## Given data:
※ ※ ※
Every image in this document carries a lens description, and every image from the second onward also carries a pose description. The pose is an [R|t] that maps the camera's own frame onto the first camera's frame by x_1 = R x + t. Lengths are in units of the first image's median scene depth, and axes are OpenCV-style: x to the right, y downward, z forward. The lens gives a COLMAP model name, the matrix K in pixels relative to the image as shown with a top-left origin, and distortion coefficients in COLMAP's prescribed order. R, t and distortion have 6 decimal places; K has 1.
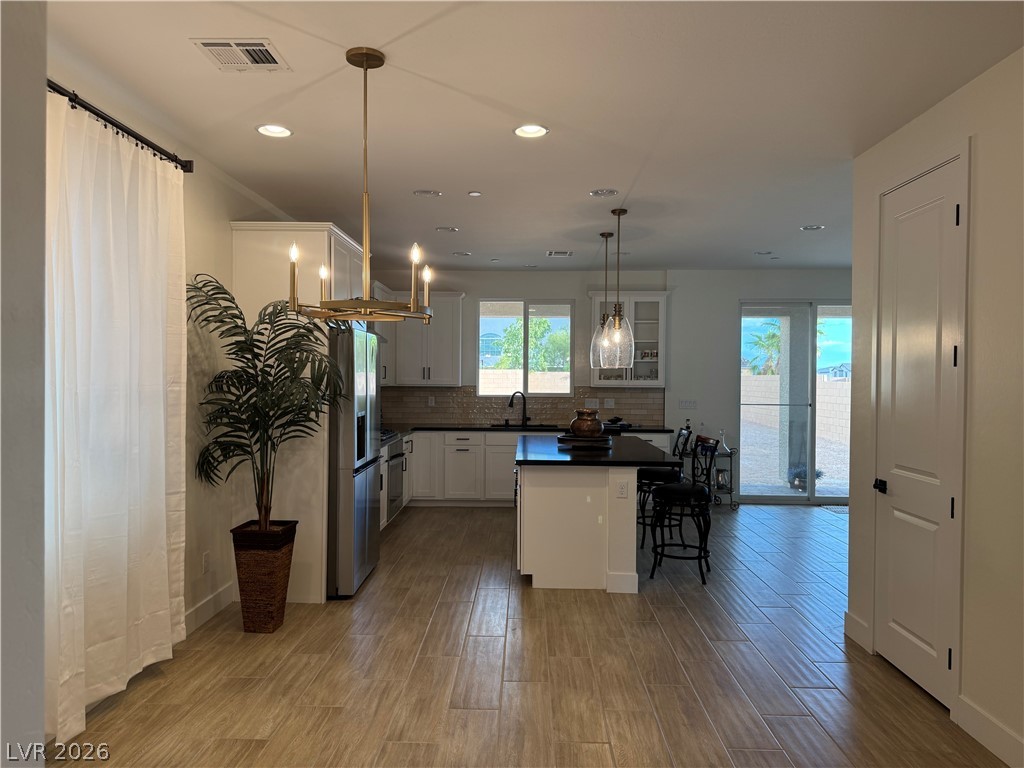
lens RADIAL K [[723.6, 0, 512.5], [0, 723.6, 385.6], [0, 0, 1]] dist [0.010726, 0.001019]
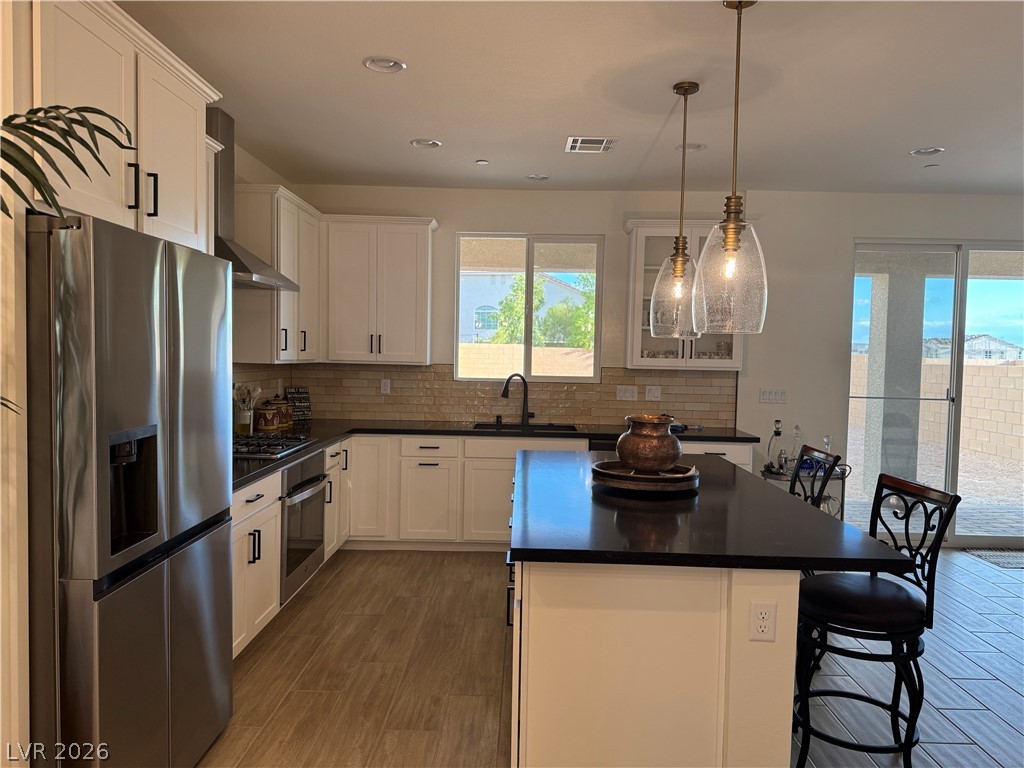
lens RADIAL K [[723.6, 0, 512.7], [0, 723.6, 382.6], [0, 0, 1]] dist [0.010726, 0.001019]
pose [[0.999902, 0.013477, 0.003815, 0.002063], [-0.013584, 0.999475, 0.029426, -0.003174], [-0.003416, -0.029475, 0.999560, 0.345968]]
※ ※ ※
## Task:
Could you return every line of the listing above word for word, omitting the pictures?

## Written response:
Every image in this document carries a lens description, and every image from the second onward also carries a pose description. The pose is an [R|t] that maps the camera's own frame onto the first camera's frame by x_1 = R x + t. Lengths are in units of the first image's median scene depth, and axes are OpenCV-style: x to the right, y downward, z forward. The lens gives a COLMAP model name, the matrix K in pixels relative to the image as shown with a top-left origin, and distortion coefficients in COLMAP's prescribed order. R, t and distortion have 6 decimal places; K has 1.
lens RADIAL K [[723.6, 0, 512.5], [0, 723.6, 385.6], [0, 0, 1]] dist [0.010726, 0.001019]
lens RADIAL K [[723.6, 0, 512.7], [0, 723.6, 382.6], [0, 0, 1]] dist [0.010726, 0.001019]
pose [[0.999902, 0.013477, 0.003815, 0.002063], [-0.013584, 0.999475, 0.029426, -0.003174], [-0.003416, -0.029475, 0.999560, 0.345968]]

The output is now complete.